遺言に書くべき内容
相続にまつわる大きな落とし穴が、実は戸籍の手続にあるというケースをご紹介します。
預金が解約できない?
ある女性が亡くなりました。
お子さんは3名います。
ご主人は既に亡くなっていました。
家族の仲は決して悪いわけではなく、普通に交流ができていました。
お子さんたちは、3人でお母さんの遺産を均等に分ければよいと考えていました。
そして、長男にあたる方が代表して預金の解約などをしようとしたところ・・・何と、預金の解約を拒否されてしまったのです。
再婚と養子縁組
なぜこのようなことが起きてしまったか。
実は、このご主人はこの女性と再婚していて、上の2人の子どもは、ご主人と前妻との間の子どもだったのです。
そして、この女性と上の2人の子どもは、再婚の際に養子縁組をしていなかったのです。
再婚後、この女性と上の2人の子どもの関係が実の母子関係のように良好であったため、わざわざ養子縁組なんてする必要はないと考えたのかもしれません。
ですが、法律的には、再婚をしたというだけでは、再婚相手と連れ子との間には、親子関係は成立しません。
親子関係を成立させるには、養子縁組をしなければならないのです。
よって、先のケースでいえば、養子縁組をしないままでは、上の2人の子は、この女性から相続することはできないのです。
気付くことが難しい場合
さらに油断をしてしまう可能性があるのは、ご主人が先に亡くなっていることです。
ご主人は子どもたち3人の実の父親ですから、ご主人の相続のときには、子どもたち全員が相続人となります。
ですから、この時点で「お母さんのときもきっとそうなるはずだ」という勘違いをしやすいわけです。
話し合えば済むのか?
このケースの場合、この女性の相続人は一番下の子どもだけになります。
では、「仲が良いのであれば話し合いで3人で分ければいいのではないか」というと、なかなかそうもいきません。
それは贈与税がかかるからです。
このケースでも、養子縁組がきちんとなされていれば、相続税の計算で済みます。
ですが、養子縁組されていない以上、上の2人は相続人ではありませんから、一番下の子どもから上の2人に財産を分配すると、それは贈与に該当してしまうのです。
贈与税は相続税に比べてかなり税率が高いですから、このような分配をするとなると、かなり損をした気持ちになってしまう可能性があります。

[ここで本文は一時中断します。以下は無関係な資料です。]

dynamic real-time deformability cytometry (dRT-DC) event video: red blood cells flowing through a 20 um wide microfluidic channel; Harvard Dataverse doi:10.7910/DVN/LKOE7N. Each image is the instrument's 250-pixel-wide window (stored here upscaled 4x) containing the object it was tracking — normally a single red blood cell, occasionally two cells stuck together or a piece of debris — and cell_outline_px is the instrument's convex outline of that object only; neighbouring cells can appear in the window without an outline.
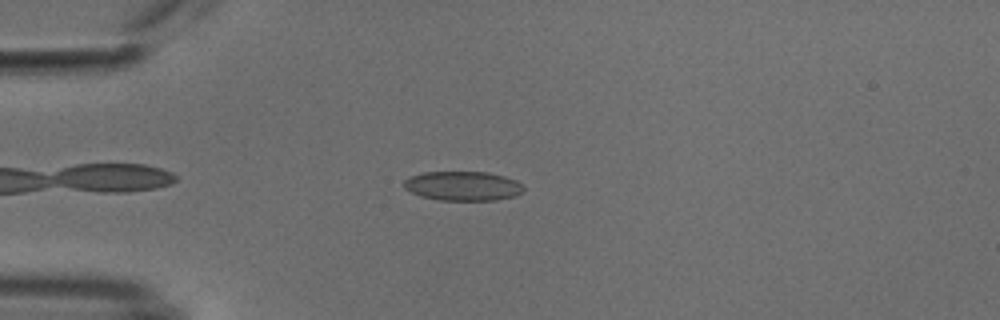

実はこのケースは、私が作成したフィクションなので、実際にこうなったという結末はありません。
ですが、このような形になると、これできょうだいの仲が完全に決裂してしまうまでには至らないとしても、何となくギクシャクしてしまうことになりかねない・・・。
似たような話は、現実にいつ起きても不思議ではありません。
相続というと死亡したときの問題であると考えがちですが、実はこんなちょっとした戸籍の手続からも影響してしまうことがあるのです。